David Owen

Is it because we are islanders? Or something to do with the residue of empire? Or something else altogether?

For whatever reason, we in England do sometimes seem to find operating in the framework of international institutions unduly taxing; international institutions that we do not control, at any rate.

This was underlined by the Leave majority in last week’s European Union (EU) referendum, a result that has dominated the national discourse ever since.

In the context of sport, football provides probably the most obvious example of our reluctance to compromise our independence in the pursuit of better international understanding.

FIFA, the global governing body, was founded in 1904; yet over its first four decades, England, in the shape of the Football Association (FA), spent more time out of the new organisation than in.

It joined in 1906, the same year that Englishman Daniel Woolfall was elected FIFA President, left in 1920, rejoined in 1924, re-exited in 1928 and rejoined again, so far for good, in 1946.

No England team entered the World Cup until 1950, 20 years after the inaugural competition, whereupon, though winning their first World Cup match, the side proceeded to lose to the United States in perhaps the only international reverse it has suffered more embarrassing than the Euro 2016 defeat by Iceland on Monday (June 27). 

England was late out of the blocks for the European Cup/Champions League too: Chelsea were barred from competing in the inaugural competition in 1955-56 and replaced by Gwardia Warsaw; the following season Manchester United did enter, thumping Anderlecht 10-0 en route to the semi-finals.

England's defeat by Iceland on Monday (June 27) was arguably the country's most embarrassing international reverse since losing against the United States at the 1950 World Cup ©Getty Images
England's defeat by Iceland on Monday (June 27) was arguably the country's most embarrassing international reverse since losing against the United States at the 1950 World Cup ©Getty Images

It has been smoother sailing with the International Olympic Committee (IOC).

Two Englishmen - Charles Herbert (born in India) and the second Baron Ampthill (born in Rome) - were among the 15 IOC members appointed in 1894.

Then again, the convention has it that IOC members represent the Movement in their respective countries - and not the other way around.

The English, moreover, had every reason to feel comfortable with the IOC’s governance apparatus since, as Baron Pierre de Coubertin explained, "The Committee was to be a self-recruiting body, with the same type of management structure as that for the Henley Regatta."

The apotheosis of England’s relationship with the Olympic Movement came 118 years after de Coubertin’s IOC was created, at the highly successful London 2012 Games.

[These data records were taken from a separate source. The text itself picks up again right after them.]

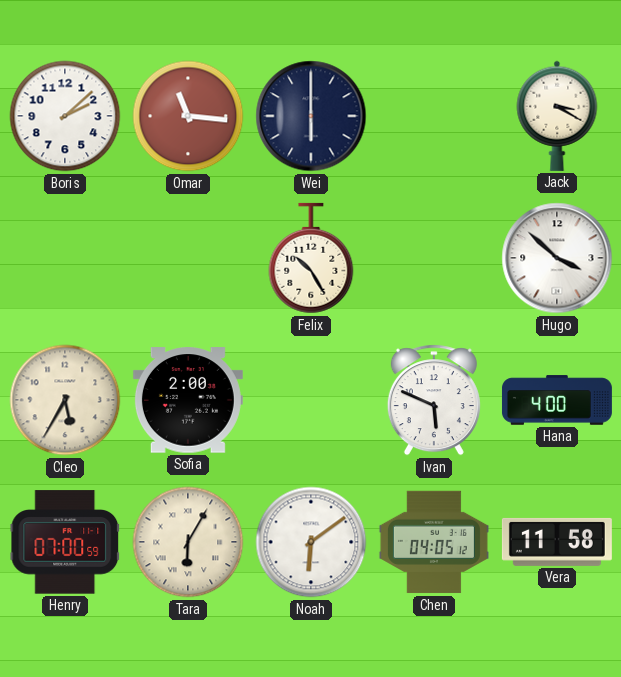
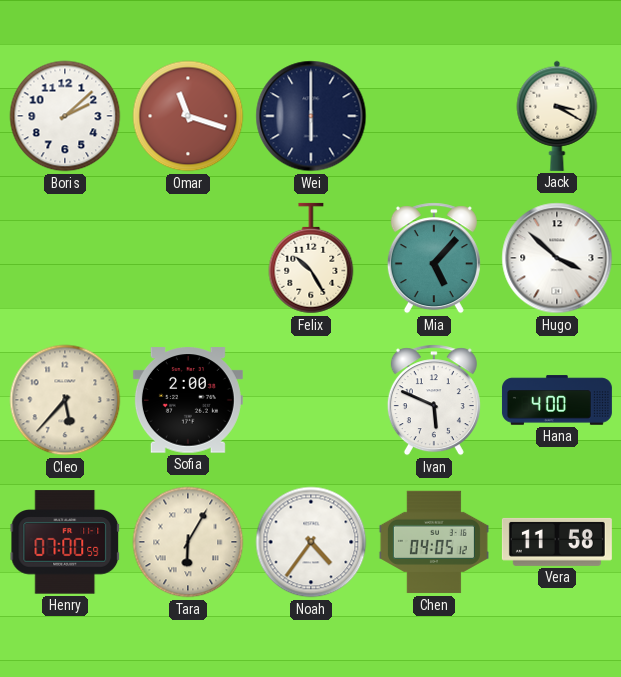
Omar: 11:16 -> 11:18
Mia: none -> 5:07
Cleo: 5:35 -> 5:37
Noah: 6:09 -> 4:36
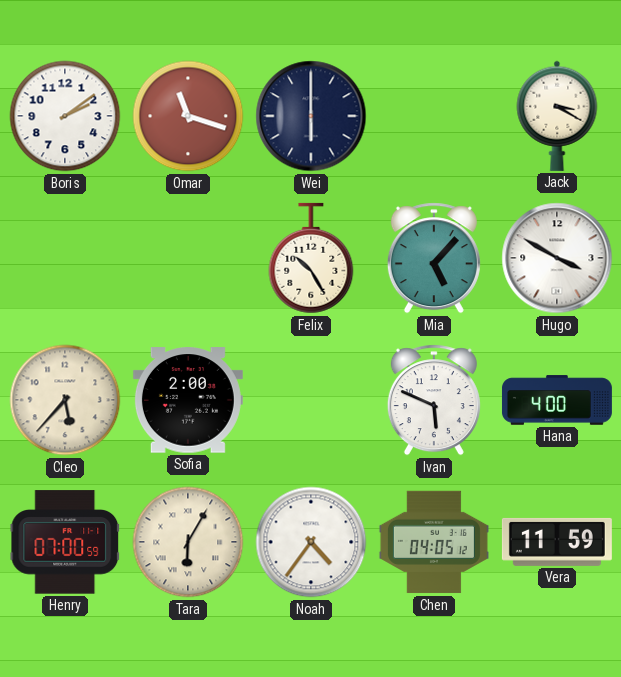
Boris: 2:08 -> 2:09
Hugo: 3:52 -> 3:50
Vera: 11:58 -> 11:59
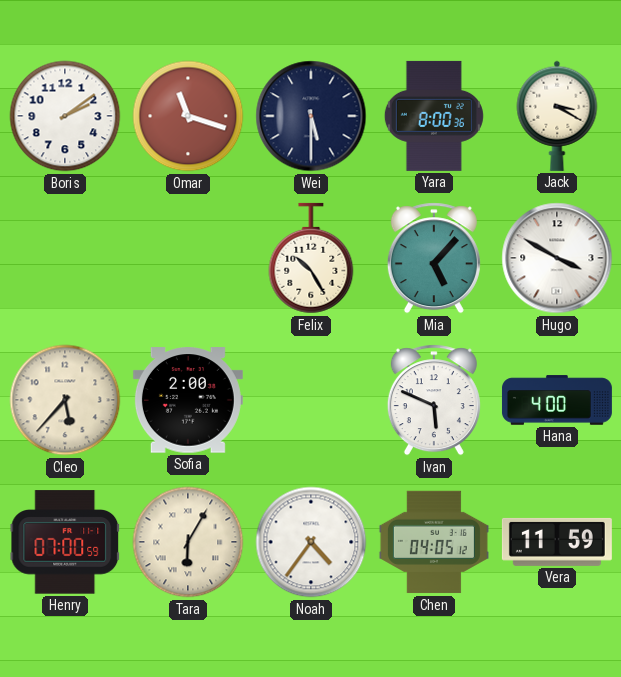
Wei: 6:00 -> 5:30
Yara: none -> 8:00
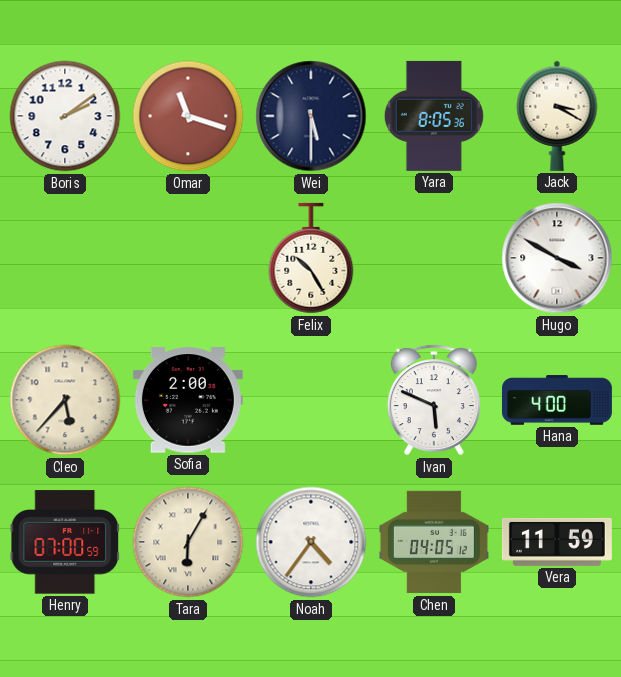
Yara: 8:00 -> 8:05
Mia: 5:07 -> none
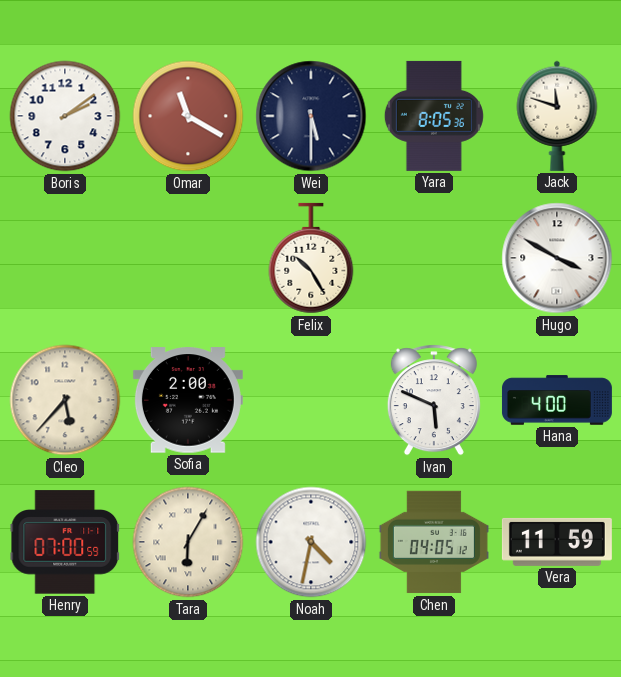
Omar: 11:18 -> 11:20
Jack: 3:20 -> 11:48
Noah: 4:36 -> 4:32
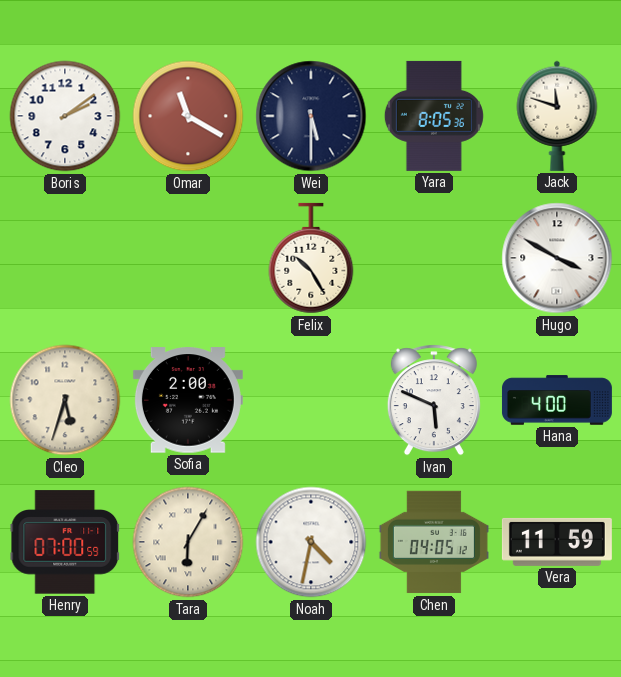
Cleo: 5:37 -> 5:33
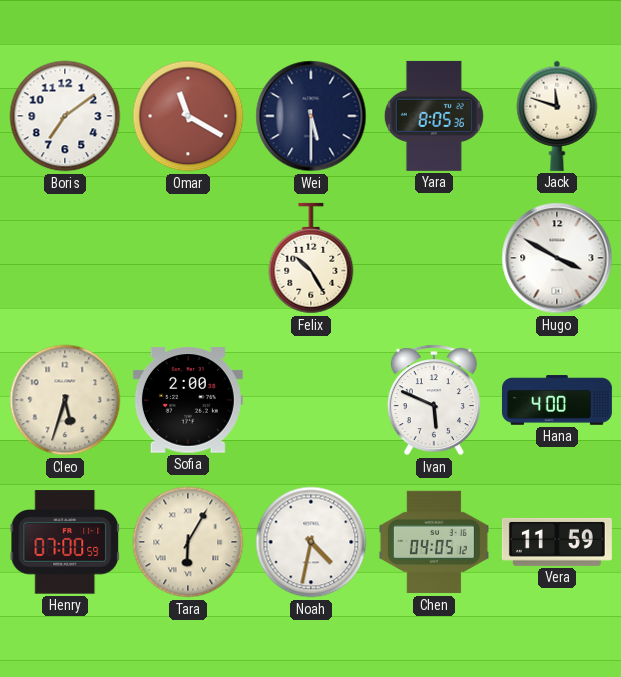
Boris: 2:09 -> 7:09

As Organising Committee chairman Sebastian Coe said at the Closing Ceremony what must seem to him light years ago, "When our time came, Britain, we did it right."

Two things about this:

1) The temptation, in the present context, is to see those near perfectly-realised Olympics and Paralympics as an illustration of what England/Great Britain is capable of when left more or less to its own devices by multinational institutions such as the IOC.

2) While I remember sequences about cricket, the industrial revolution, the National Health Service and, of course, James Bond, a fictional character, in the extravagant, stunning Opening Ceremony, I don’t remember too much in this tableau - presumably, of what the London establishment most wished to present to one of the biggest live TV audiences ever assembled - about the EU’s contribution to the nation’s story.

But of course, London could not have won what remains the fiercest bid battle in Olympic history had it not taken the trouble to develop a deep understanding of the interlocking networks that make the IOC, and all the international sports bodies that depend on it, tick.

I well remember how in 2001, when it looked like British officialdom was not inclined to put in the spadework to make an effective bid possible, I was taken aside at an IOC Session by a top British IOC executive and spoon-fed the message, very much on the record, that if the country didn’t get its act together, London could forget about the 2012 Games.

The apotheosis of England’s relationship with the Olympic Movement came at the highly successful London 2012 Games ©Getty Images
The apotheosis of England’s relationship with the Olympic Movement came at the highly successful London 2012 Games ©Getty Images

"Where was the senior British Government observer here?" the executive - Michael Payne, then IOC marketing director - asked rhetorically.

At the time - much as in other spheres of life, whether from lack of interest, or instinctive insularity or a sense of resignation or whatever - Britain appeared well on its way to marginalisation in a world it once dominated.

Since then, the impetus injected by that London 2012 process has inspired a dramatic reversal of this trend.

More and more of the top posts in international sport are being taken by Britons.

And while the rise to prominence of this new wave of administrators has coincided with exposure of the governance and other shortcomings of organisations now subject to public scrutiny more intense than they have previously experienced, my compatriots will at least be in the thick of it, playing leadership roles in the construction of better systems.

I am not hugely patriotic; I don’t jump for joy each time another Brit lands a big job in international sports administration.

But I do feel strongly that, in a world which, like it or not, is ever more inextricably interconnected, the rational response to rectifying imperfect systems is to engage and make a contribution to thrashing out a better approach, rather than retreating back to our own private parlours.

Is it too late to hope that the attitude recently adopted to great effect by British sport may yet set a template for our approach to solving graver problems?